Philly ETE 2016 – Johanna Rothman – Agile Hiring: It’s A Team Sport

You can apply agile approaches to your hiring, iterating on everything. You can get feedback as you go, and involve the entire team, including the sourcing. You can teach your recruiters to use a kanban board to track candidates and where they are in the pipeline. You can iterate on the job description (and job ad) based on what you see in candidates. When you involve the entire team, you can create questions and auditions that work for you. You can identify candidates who fit your culture and those who don’t. This session is a timeboxed interactive workshop. Be prepared to experiment and learn. Let’s make your hiring more agile.

Philly ETE 2016 – Mike Hartington – Ionic 2: Your First @App

Ionic has revolutionized the way web developers make the transition mobile development, but there’s always room to improve and make the lives of new app developers easier. With Ionic 2, we’ve improved upon much of what made Ionic 1 great, while also keeping things simple and reducing the fatigue that developers can feel when learning a new tool. We’ll introduce you to the basic Ionic 2 concepts and build an app live.

Philly ETE 2016 – Jean Yang – Securing Software By Construction

This talk has two parts. First, I will present technical ideas from research, including my own, that help secure software by construction. Even though these are reasonable ideas, however, the gap between academia and industry often prevents these ideas from becoming realized in practice. Second, I will discuss what prevents longer-term security solutions from being commercialized, how we started the Cybersecurity Factory accelerator bridge the research/industry gap, and how we can work together to address the issues that remain.

Philly ETE 2016 – Jonathan Lipps – The Node Module Diaries: Large App Architecture from the Trenches

Recently, the Appium project, a large open-source application, decided to rewrite its codebase using ES2015, the newest version of JS. In this talk, I’ll tell the story of what worked and what didn’t. What were the goals of our rewrite and how did our choices deliver on those goals? Specifically, how did ES2015 and the “many modules” approach work for us?

Philly ETE 2016 – Srinivas Palthepu – Emergence of Real-Time Analytics: Real-time Analysis of Customer Financial Activities With Apache Flink

In this talk we present a business use case where Capital One needs to process customer activities real-time and react to events appropriately as needed.

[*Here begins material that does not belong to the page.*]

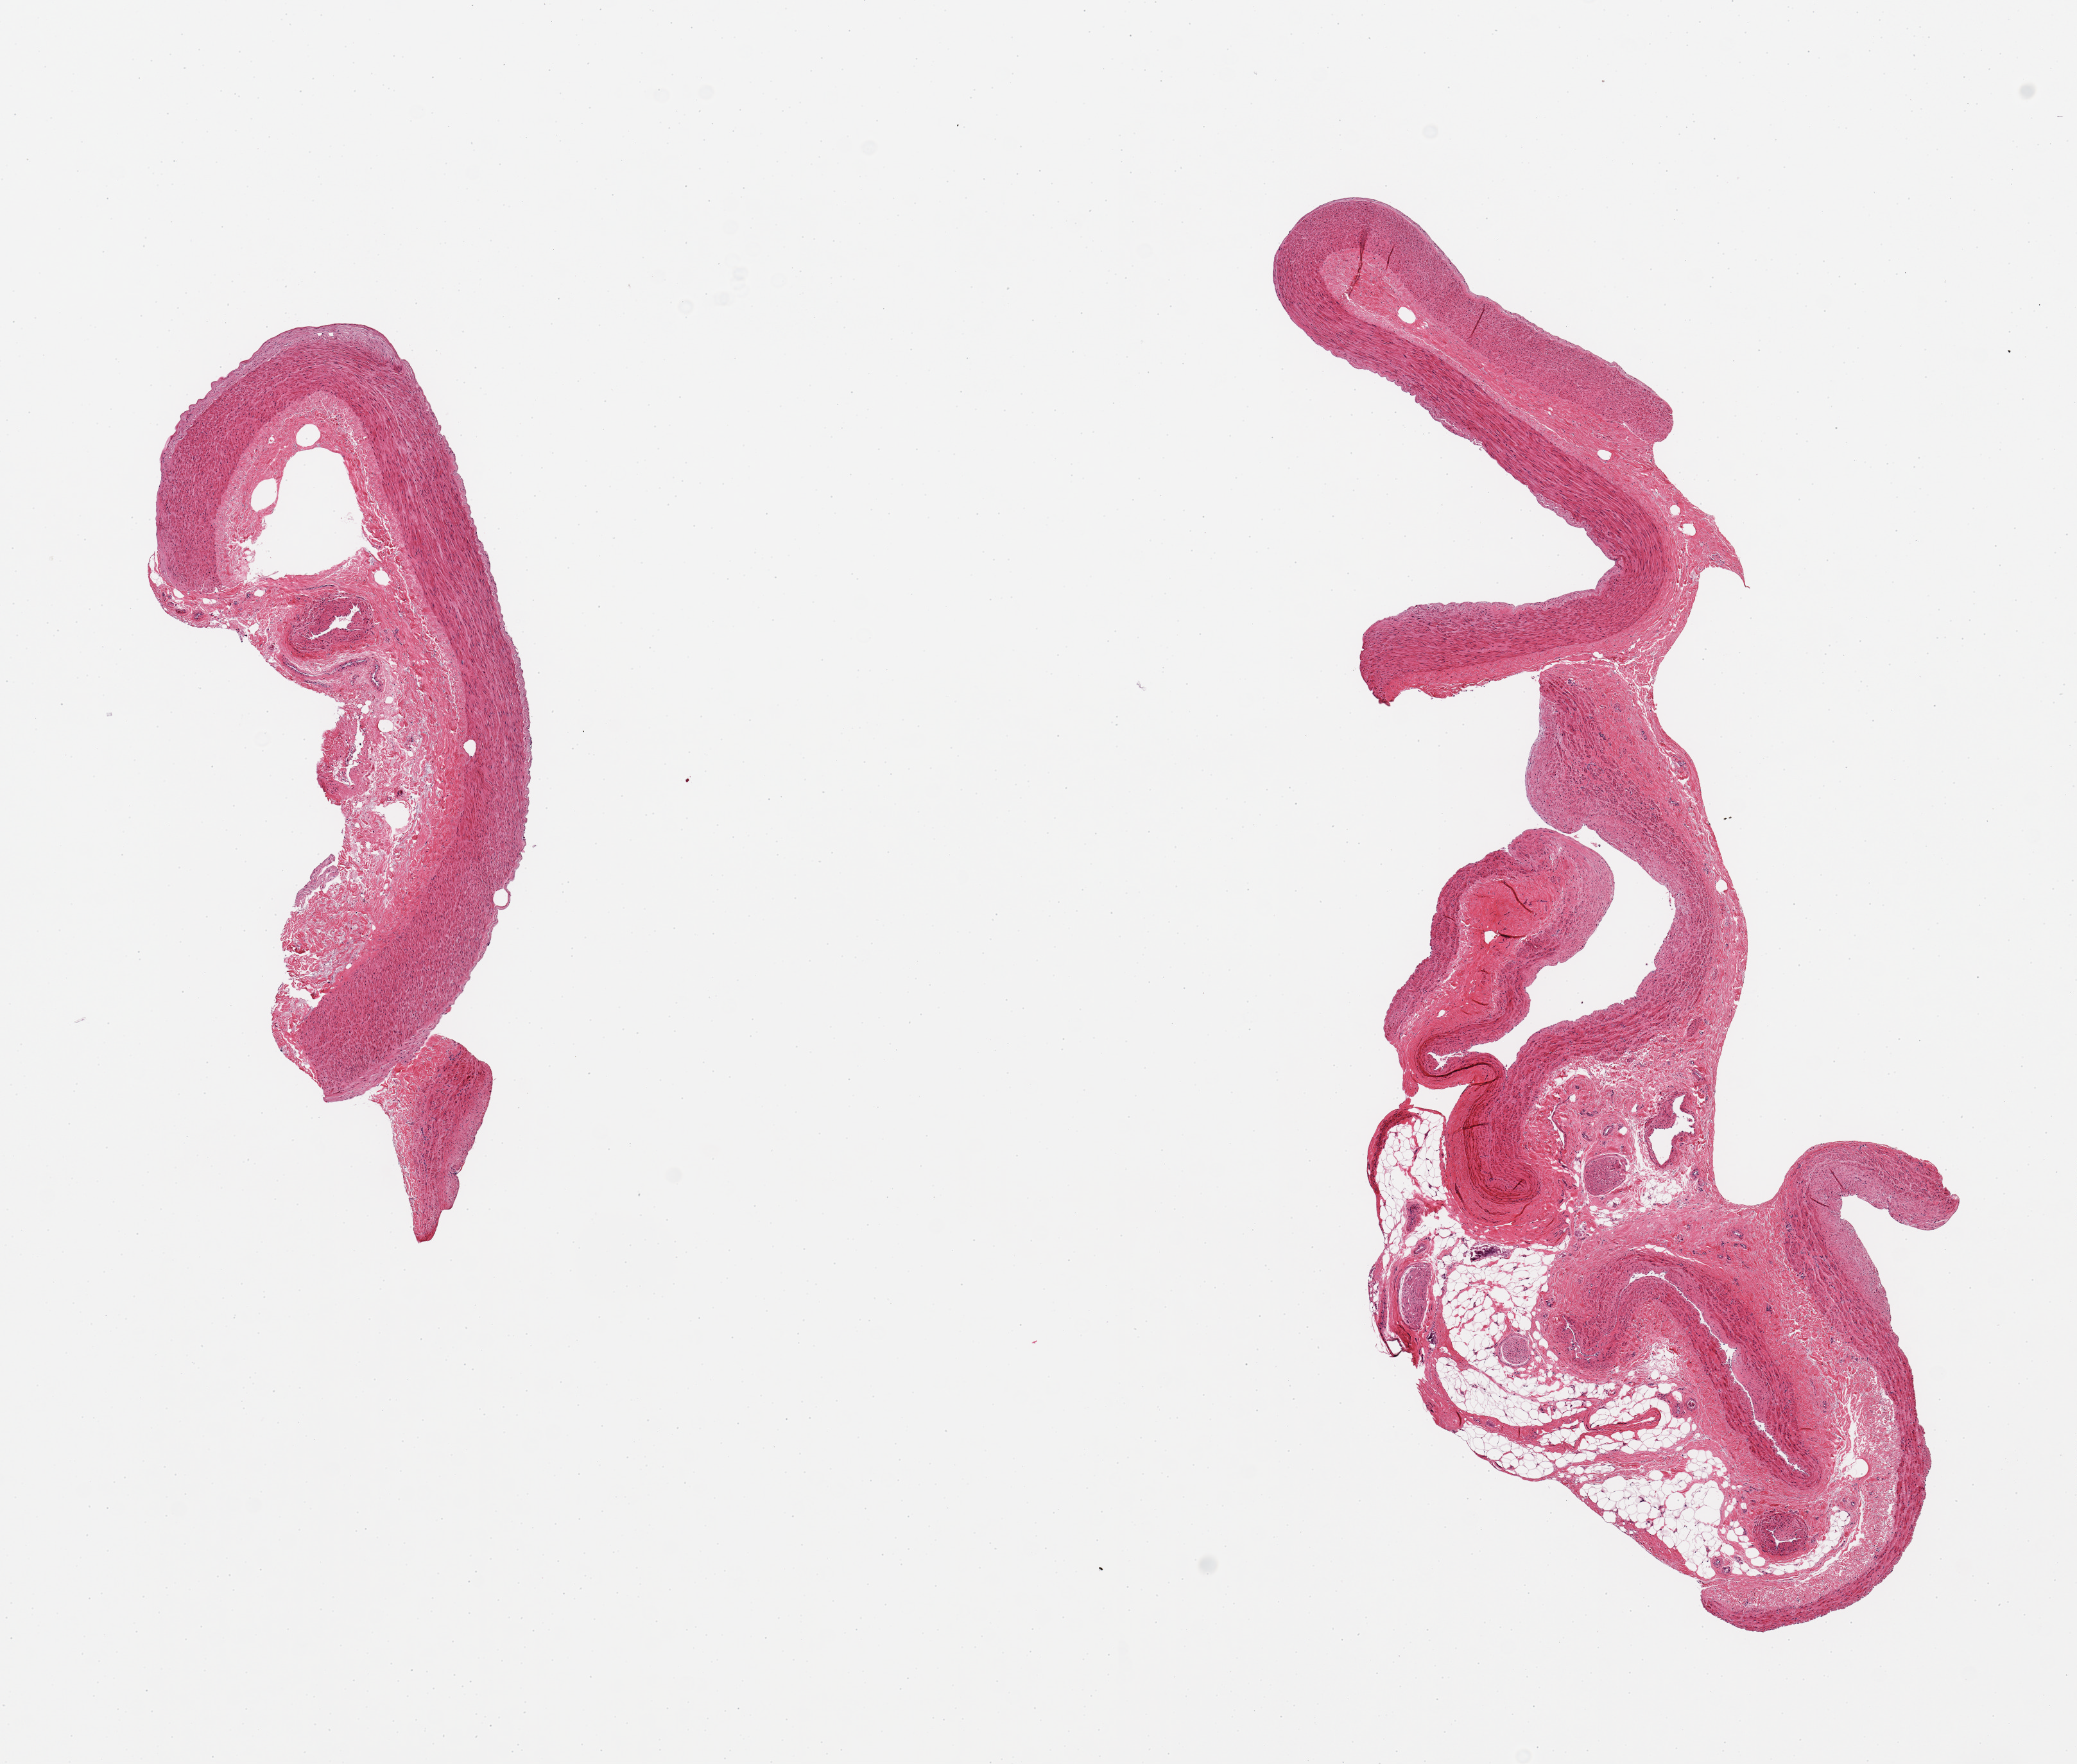
Hematoxylin and eosin (H&E) whole-slide image, brightfield — shown as a low-resolution overview of the whole scanned area (about 12.8 x 10.9 mm, acquisition: 20x scan). PAXgene-fixed paraffin-embedded (PFPE) section. Target tissue: tibial artery. Tissue donor sample. Donor: male.
Pathologist's review note for this sample: 2 pieces; up to 40% perivascularstroma.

We then present our experience in building a real-time analytics application that serves the business using a set of open source software frameworks with Apache Flink at its core for real-time stream processing engine.

Philly ETE 2016 – Dmitri Sotnikov – Transforming Enterprise Development with Clojure

Monolithic projects will often have tight coupling between components, resulting in codebases that are large and unwieldy. This directly impacts productivity, and translates into costs for the organization. In this session we will explore the aspects of Clojure that encourage writing code that is loosely coupled and reusable. We will discuss the benefits of the Clojure approach, and we will see how it applies in practice with a live demo.

Philly ETE 2016 – Andy Webber – Modern C++ for Fun and Profit: This isn’t your old C++

Think that C++ is an antiquated language and isn’t worth learning? Think that programming in C++ is too difficult and you’ll spend all of your time debugging segmentation faults and memory leaks? In this talk you’ll find out some of how C++ has changed in C++11, C++14, and beyond in ways that make programmer’s lives easier and allow you to write high-performance, maintainable, and well-designed code.

Philly ETE 2016 – Martin Snyder – Delivering Agile Methodologies and Emerging Technologies in Hostile Environments

Innovating in such environments can be a challenge, but it is both personally and professionally rewarding to do so. In examining the motivations behind these hostile cultures, we can see patterns and opportunities where individuals or teams of developers can serve two masters and deploy cutting-edge technologies and techniques while still honoring both the spirit and the letter of a myriad of restrictions.